Wednesday, May 16, 2018

U.S. v. Briones (9th Cir. - May 16, 2018)

You gotta be thinking this one may go en banc, no?

Not because there's a circuit split, or it's a death penalty case, or anything like that.  It's not.  It's just a fact-intensive case about a single defendant.  It doesn't even really raise any substantial issues of law either.  It's instead merely about whether the facts and transcript below demonstrate sufficient support for the life sentence imposed by the district court below.  Period.

That's not something that one would normally think has even a shot at en banc review.  It affects only one person, and one person only.

And yet I think the thing may perhaps go up.

In part because it's a life sentence for someone who was a minor (seventeen) at the time he committed the (admittedly terrible) crimes at issue here.  Which means, in the federal system, that he's going to almost certainly spend the actual rest of his life in prison for something he did as a kid.  ("Because the federal system does not permit parole or early release from life sentences, see 18 U.S.C. § 3624, Briones’s sentence is effectively for life without the possibility of parole.")

Normally, that wouldn't matter.  We lock up kids forever plenty of times.  But pretty much everyone seems to agree that this case involves someone who'd far from the hardened, unreformable criminal that's the stereotype of someone we put in prison forever.  He's now been in prison for 20-plus years, and his conduct for the past two decades has been completely unblemished by any misconduct.  As the majority opinion notes, the evidence below demonstrated that "in all his time in prison he had not been written up once for a disciplinary infraction, that he had no gang involvement, that he had been working continuously, and that he married his girlfriend with whom he has a now-adult child, and that he sees his wife regularly."  And even the government recognized that "Briones was 'really doing well in prison,'” as opposed to what you might well initially think of someone with his history.

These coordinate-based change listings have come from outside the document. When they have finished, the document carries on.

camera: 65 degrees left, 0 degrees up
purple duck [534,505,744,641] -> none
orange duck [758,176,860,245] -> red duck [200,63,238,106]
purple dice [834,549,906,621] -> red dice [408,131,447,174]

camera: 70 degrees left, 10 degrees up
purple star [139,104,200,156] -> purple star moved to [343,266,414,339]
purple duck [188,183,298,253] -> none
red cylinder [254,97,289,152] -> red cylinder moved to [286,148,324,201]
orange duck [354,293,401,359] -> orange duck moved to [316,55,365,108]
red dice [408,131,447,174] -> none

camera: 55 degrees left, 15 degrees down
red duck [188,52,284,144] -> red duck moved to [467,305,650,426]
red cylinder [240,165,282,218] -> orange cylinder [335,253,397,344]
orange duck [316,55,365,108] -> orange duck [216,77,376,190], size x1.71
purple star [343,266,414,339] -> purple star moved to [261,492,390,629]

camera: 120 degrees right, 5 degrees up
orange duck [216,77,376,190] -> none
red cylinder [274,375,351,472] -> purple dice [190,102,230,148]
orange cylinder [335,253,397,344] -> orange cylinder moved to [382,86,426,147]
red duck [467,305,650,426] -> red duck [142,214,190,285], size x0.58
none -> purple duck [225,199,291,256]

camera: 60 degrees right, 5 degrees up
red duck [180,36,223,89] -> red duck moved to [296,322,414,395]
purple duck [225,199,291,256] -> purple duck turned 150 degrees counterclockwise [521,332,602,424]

I hear you.  "So what?  He committed serious crimes (albeit as a juvenile), and the district court looked at the evidence and sent the guy to prison forever.  That's life.  At least in our justice system.  Maybe right, maybe wrong.  But hardly subject to en banc review.  He'd never get the votes."

My thought too.  At least initially.

But the lineup of the panel may end up persuading me the other way.  The majority opinion is written by Judge Rawlinson.  That may suggest that there are a ton of judges on the Ninth Circuit who might well see the case the same way.  Though the judge that joins her is Judge Ezra, sitting by designation from Hawaii, so you don't know for sure.

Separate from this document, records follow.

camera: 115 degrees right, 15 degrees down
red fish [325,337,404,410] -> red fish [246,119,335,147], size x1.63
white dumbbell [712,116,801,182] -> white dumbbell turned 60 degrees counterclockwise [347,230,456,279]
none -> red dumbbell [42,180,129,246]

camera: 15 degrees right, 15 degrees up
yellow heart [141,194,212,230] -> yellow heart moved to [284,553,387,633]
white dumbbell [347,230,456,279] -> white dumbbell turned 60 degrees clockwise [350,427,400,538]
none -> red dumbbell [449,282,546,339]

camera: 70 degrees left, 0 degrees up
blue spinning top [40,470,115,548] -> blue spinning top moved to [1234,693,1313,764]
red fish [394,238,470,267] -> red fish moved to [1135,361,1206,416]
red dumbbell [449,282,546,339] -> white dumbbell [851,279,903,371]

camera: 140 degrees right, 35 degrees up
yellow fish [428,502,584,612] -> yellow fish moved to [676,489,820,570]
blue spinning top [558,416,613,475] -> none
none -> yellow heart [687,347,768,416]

But dissenting is Judge O'Scannlain.  Hardly some shrinking violet let-em-all-out leftie.  Exactly the opposite, even.  If even he thinks that the right result is to remand for resentencing, that might well suggest that one might potentially persuade other folks that the right result here is not to lock this person up for the entire remainder of his life.

Now, look.  This is not the "old days" of the Ninth Circuit.  Many of your heartfelt lefties in criminal cases are now gone.  Some of the strongest voices for correcting serious individual injustice through the en banc process are now silent.

But not all of them.

The prospect of compelling someone to die in prison when they might well be a "different person" from the one who committed the heinous crimes of a teenager might perhaps prompt a serious look at this case.  If only knowing that even some ordinarily hard-core people (like Judge O'Scannlain) may be perhaps sympathetic to the cause -- not in general, but in this particular case.

We'll see.  It'll be a good test case about the contemporary composition of the court, and it's desire (or willingness) to do justice in a given case.